Stored records

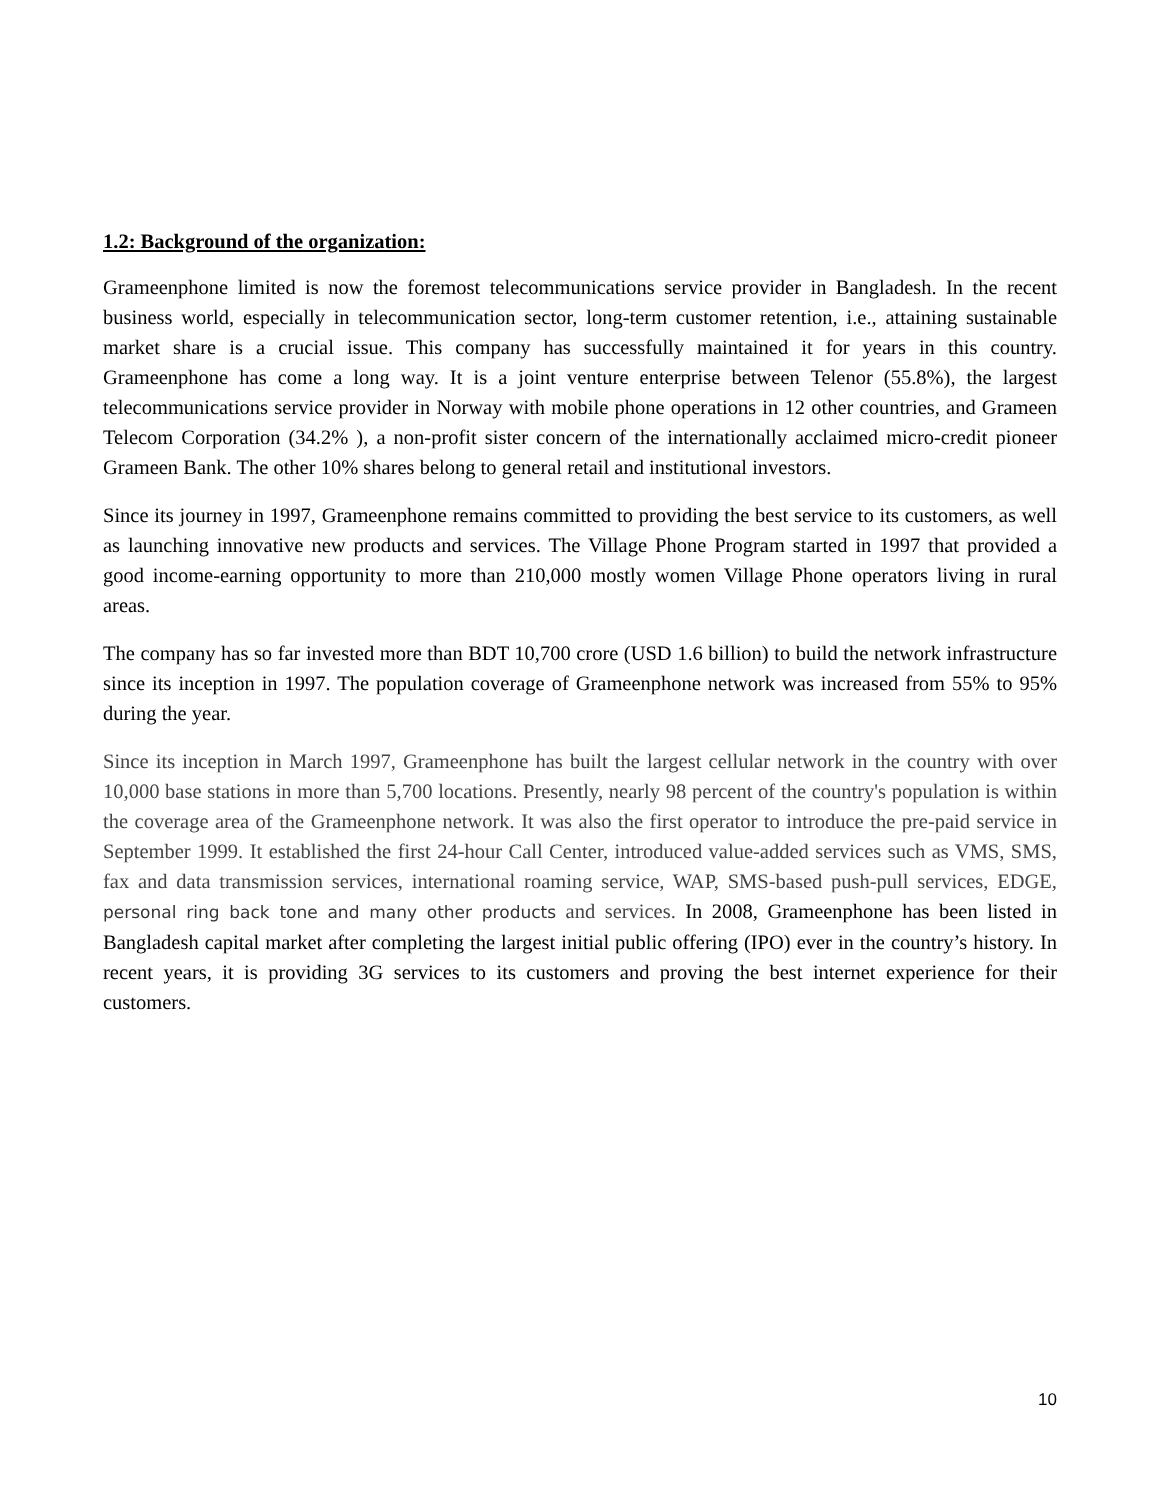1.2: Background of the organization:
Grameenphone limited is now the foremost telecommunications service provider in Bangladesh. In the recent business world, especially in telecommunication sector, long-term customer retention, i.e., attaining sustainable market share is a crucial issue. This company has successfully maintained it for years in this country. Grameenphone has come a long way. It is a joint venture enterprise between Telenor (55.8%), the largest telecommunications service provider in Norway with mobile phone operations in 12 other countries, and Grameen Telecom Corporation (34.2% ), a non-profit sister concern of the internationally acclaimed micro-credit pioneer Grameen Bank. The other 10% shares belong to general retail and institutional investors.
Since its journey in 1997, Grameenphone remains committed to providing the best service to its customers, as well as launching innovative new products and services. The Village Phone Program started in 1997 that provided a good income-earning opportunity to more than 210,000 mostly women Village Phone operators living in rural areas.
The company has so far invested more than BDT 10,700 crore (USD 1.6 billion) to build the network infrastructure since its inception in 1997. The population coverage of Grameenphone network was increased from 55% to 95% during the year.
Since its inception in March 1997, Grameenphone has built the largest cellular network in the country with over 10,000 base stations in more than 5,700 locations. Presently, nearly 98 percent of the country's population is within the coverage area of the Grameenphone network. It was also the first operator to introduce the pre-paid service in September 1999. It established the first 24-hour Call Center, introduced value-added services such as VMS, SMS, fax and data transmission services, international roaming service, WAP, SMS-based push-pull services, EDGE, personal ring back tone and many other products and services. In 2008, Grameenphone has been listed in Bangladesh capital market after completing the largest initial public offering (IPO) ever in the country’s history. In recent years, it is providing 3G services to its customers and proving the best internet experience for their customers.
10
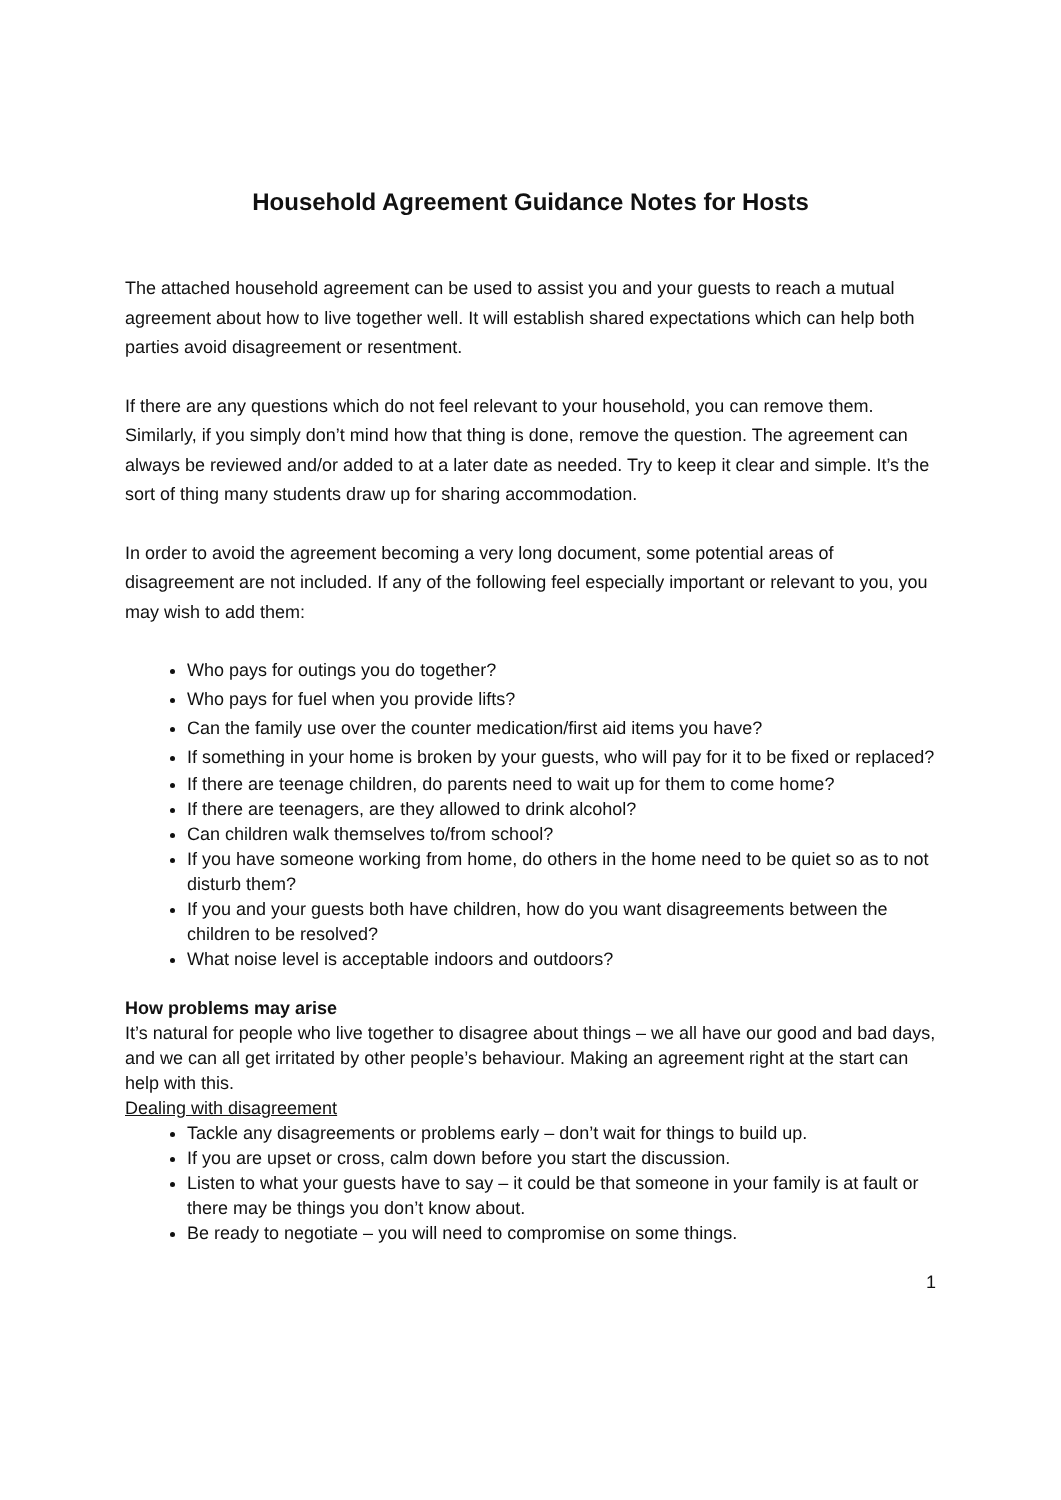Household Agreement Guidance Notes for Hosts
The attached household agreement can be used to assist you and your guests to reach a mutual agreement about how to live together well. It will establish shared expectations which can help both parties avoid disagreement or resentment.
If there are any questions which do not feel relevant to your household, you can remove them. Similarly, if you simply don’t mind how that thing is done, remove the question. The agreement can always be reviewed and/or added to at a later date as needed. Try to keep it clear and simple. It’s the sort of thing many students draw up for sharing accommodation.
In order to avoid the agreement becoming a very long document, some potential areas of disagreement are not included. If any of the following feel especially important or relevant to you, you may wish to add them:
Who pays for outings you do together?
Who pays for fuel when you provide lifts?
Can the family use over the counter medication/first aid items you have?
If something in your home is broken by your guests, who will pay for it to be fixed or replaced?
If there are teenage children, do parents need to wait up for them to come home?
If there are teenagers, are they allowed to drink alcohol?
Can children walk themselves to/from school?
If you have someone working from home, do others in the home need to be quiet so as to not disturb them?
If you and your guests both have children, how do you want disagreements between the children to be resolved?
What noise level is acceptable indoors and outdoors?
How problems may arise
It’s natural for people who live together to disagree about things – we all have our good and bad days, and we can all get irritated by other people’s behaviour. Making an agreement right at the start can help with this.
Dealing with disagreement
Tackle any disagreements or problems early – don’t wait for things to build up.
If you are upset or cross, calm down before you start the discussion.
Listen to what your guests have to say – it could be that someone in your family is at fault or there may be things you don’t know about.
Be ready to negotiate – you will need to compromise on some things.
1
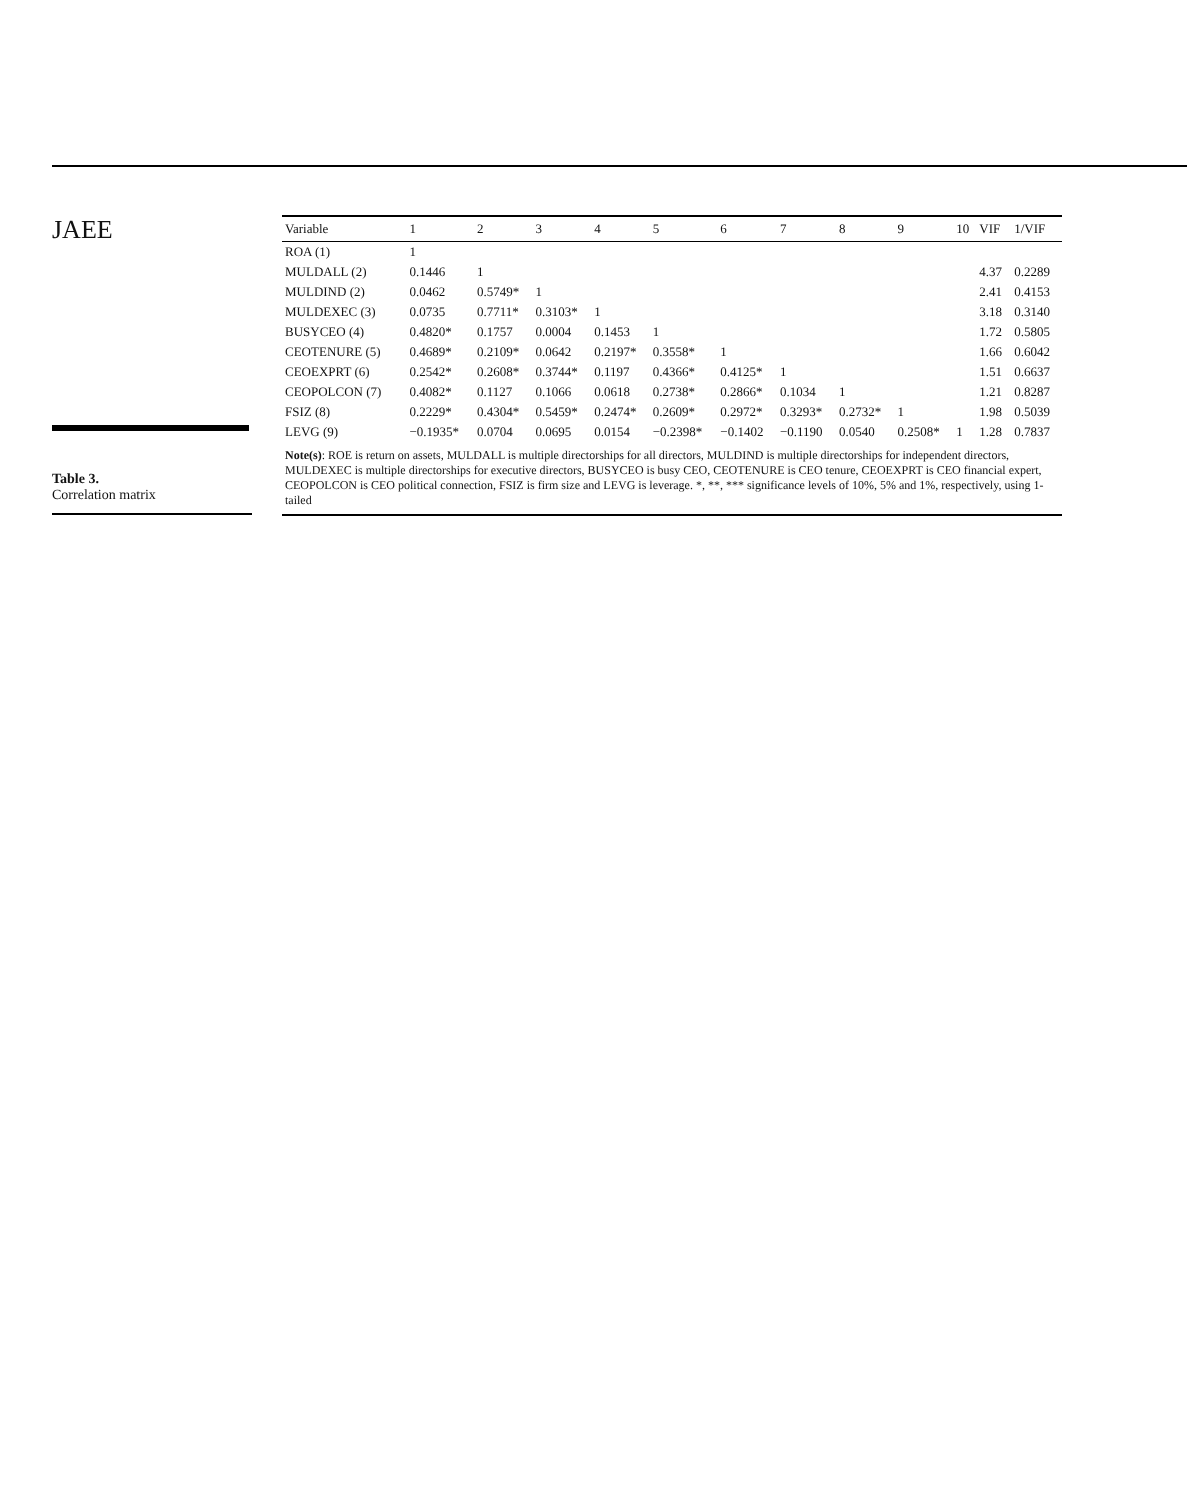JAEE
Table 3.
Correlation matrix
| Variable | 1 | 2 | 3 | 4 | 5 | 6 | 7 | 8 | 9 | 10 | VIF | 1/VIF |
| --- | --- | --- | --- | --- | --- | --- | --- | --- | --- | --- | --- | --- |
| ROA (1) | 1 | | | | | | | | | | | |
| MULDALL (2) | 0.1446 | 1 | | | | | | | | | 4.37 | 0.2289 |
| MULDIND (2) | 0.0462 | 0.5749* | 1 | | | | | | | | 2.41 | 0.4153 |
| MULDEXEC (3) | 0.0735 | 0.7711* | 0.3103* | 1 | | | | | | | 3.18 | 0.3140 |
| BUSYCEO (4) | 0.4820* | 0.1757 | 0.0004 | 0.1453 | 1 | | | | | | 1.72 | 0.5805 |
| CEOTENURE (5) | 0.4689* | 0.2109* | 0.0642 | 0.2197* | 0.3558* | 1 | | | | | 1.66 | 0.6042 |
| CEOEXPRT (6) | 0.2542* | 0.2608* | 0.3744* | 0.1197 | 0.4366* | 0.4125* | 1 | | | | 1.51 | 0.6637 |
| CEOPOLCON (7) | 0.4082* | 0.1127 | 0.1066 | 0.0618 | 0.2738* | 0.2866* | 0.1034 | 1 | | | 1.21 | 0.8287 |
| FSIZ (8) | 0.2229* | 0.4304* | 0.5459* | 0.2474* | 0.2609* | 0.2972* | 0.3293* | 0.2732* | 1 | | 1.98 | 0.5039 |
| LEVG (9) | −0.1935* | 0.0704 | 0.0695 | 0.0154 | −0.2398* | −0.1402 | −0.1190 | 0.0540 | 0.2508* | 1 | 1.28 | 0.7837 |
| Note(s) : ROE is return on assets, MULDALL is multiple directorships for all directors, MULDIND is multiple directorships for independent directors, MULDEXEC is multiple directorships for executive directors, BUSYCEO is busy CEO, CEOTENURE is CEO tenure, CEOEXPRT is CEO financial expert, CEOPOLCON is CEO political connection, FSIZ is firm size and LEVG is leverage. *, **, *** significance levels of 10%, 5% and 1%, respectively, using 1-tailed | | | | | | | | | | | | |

● WHAT YOU HAVE TO DO
Your task is to return each line of the data above that contains the string "which".

● RESPONSE AREA
The attached household agreement can be used to assist you and your guests to reach a mutual agreement about how to live together well. It will establish shared expectations which can help both parties avoid disagreement or resentment.
If there are any questions which do not feel relevant to your household, you can remove them. Similarly, if you simply don’t mind how that thing is done, remove the question. The agreement can always be reviewed and/or added to at a later date as needed. Try to keep it clear and simple. It’s the sort of thing many students draw up for sharing accommodation.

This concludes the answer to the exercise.